La dichiarazione politica, che è volontaria e non fa parte del processo di Parigi, fa parte di una serie di accordi collaterali che la presidenza britannica sta spingendo al vertice sul clima di Glasgow insieme ad altri su metano, automobili e carbone.
Il pacchetto include 5,3 miliardi di sterline di nuovi finanziamenti privati e 8,75 miliardi di sterline di finanziamenti pubblici per ripristinare i terreni degradati, sostenere le comunità indigene, proteggere le foreste e mitigare i danni causati dagli incendi.

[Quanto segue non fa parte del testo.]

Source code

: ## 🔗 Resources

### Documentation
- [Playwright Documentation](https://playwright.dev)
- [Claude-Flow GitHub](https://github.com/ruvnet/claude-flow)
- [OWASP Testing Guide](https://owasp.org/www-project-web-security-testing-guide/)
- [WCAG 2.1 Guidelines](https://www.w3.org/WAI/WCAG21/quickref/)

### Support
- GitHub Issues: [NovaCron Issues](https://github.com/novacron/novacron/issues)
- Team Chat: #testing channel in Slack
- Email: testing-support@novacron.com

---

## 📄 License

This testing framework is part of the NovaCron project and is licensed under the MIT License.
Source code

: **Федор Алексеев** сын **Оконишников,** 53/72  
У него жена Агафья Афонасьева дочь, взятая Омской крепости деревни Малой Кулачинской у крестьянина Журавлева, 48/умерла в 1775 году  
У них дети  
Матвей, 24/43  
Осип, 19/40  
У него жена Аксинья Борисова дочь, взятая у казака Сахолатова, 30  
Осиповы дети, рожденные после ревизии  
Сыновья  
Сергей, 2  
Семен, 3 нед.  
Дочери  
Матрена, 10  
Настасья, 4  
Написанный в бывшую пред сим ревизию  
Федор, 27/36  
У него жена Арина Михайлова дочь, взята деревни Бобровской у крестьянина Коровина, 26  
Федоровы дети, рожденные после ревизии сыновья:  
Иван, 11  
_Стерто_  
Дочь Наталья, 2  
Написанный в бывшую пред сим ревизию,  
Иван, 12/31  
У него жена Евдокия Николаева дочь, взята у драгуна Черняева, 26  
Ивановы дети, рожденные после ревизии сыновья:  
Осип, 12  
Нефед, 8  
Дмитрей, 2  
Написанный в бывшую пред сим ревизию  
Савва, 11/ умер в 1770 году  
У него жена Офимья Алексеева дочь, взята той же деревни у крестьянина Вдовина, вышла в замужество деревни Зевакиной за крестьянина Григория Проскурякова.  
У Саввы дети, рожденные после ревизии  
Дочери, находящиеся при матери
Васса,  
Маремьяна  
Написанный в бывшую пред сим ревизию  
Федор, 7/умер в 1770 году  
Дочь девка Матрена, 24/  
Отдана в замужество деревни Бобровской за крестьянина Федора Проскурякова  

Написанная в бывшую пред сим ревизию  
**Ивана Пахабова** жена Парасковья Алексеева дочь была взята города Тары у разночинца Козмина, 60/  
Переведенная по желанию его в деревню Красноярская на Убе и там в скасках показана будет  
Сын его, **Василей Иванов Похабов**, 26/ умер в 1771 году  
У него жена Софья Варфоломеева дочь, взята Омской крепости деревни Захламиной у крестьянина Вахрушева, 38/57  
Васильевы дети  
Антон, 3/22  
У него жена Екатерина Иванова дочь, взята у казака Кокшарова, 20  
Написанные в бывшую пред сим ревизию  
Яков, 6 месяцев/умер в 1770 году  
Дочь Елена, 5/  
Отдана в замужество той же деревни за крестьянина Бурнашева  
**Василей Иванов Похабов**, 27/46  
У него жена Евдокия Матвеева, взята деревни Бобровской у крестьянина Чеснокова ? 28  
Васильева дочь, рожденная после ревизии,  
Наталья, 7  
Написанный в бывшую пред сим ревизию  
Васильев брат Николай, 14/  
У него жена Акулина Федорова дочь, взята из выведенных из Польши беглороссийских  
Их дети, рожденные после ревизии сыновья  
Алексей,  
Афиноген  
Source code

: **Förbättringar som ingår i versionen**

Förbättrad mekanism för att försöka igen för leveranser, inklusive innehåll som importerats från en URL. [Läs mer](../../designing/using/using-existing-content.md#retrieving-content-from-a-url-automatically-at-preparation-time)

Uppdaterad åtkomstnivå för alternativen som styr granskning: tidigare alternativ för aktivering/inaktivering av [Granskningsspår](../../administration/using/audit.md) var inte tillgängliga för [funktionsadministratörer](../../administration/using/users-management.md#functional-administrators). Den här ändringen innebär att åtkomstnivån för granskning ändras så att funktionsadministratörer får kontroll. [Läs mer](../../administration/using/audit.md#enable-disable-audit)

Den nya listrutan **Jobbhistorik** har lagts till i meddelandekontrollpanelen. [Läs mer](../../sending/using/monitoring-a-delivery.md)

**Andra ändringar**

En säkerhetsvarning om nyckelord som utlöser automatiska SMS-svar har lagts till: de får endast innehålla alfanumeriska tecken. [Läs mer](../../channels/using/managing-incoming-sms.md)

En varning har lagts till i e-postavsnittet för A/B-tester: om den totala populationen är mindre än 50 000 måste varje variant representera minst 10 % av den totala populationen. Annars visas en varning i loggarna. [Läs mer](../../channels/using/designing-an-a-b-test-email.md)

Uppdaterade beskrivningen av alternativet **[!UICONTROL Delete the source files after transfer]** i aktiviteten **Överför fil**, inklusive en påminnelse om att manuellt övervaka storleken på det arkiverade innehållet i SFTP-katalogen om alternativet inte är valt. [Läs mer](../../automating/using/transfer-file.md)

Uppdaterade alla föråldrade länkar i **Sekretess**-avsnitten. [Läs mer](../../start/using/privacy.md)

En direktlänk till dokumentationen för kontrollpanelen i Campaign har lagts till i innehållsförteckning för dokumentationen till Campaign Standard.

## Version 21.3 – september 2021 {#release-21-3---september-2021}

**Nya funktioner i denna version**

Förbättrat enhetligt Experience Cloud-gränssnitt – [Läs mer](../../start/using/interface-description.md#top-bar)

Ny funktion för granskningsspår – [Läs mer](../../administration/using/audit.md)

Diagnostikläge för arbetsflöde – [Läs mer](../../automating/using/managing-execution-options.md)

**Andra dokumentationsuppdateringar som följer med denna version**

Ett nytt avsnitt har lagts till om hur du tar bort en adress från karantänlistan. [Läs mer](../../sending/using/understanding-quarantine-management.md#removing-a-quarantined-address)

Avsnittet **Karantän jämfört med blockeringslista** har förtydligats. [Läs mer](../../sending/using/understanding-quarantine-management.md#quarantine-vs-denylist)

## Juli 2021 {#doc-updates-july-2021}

Fanno parte dell’accordo anche un impegno per eliminare le attività legate alla deforestazione e un finanziamento di 1,5 miliardi di sterline da parte del governo britannico per le foreste. 350 milioni di sterline andranno all’Indonesia e 200 milioni di sterline al bacino del Congo, con un nuovo fondo di 1,1 miliardi di sterline per la foresta pluviale dell’Africa occidentale.
Sebbene l’accordo sulla silvicoltura sia stato accolto con cautela da ecologi ed esperti di governance forestale, essi sottolineano che i precedenti accordi per salvare le foreste finora non sono riusciti a fermare la loro distruzione. Ma questa volta, l’UE, la Cina e gli Stati Uniti insieme a importanti paesi boscosi come il Brasile, la Repubblica Democratica del Congo e la Papua Nuova Guinea firmeranno l’impegno.
Molti dettagli devono essere chiariti, in particolare come verranno spesi i soldi, secondo Carlos Rittl, che lavora in Brasile per la Rainforest Foundation Norway. “I grandi assegni non salveranno le foreste se i soldi non vanno nelle mani giuste“, ha detto, sottolineando che dovrebbero andare ai gruppi indigeni e ad altri che si impegnano a proteggere la foresta.
In un annuncio separato, almeno 1,25 miliardi di sterline di finanziamenti saranno erogati direttamente alle popolazioni indigene e alle comunità locali da governi e filantropi per il loro ruolo nella protezione delle foreste.
Ma i fondi promessi sono ancora molto al di sotto di ciò che alcuni credono sia necessario. “Siamo sottovalutati e i nostri diritti non sono ancora rispettati“, ha detto Mina Setra, un’attivista per i diritti indigeni del Borneo. “Una dichiarazione non basta. Servono prove, non solo parole“.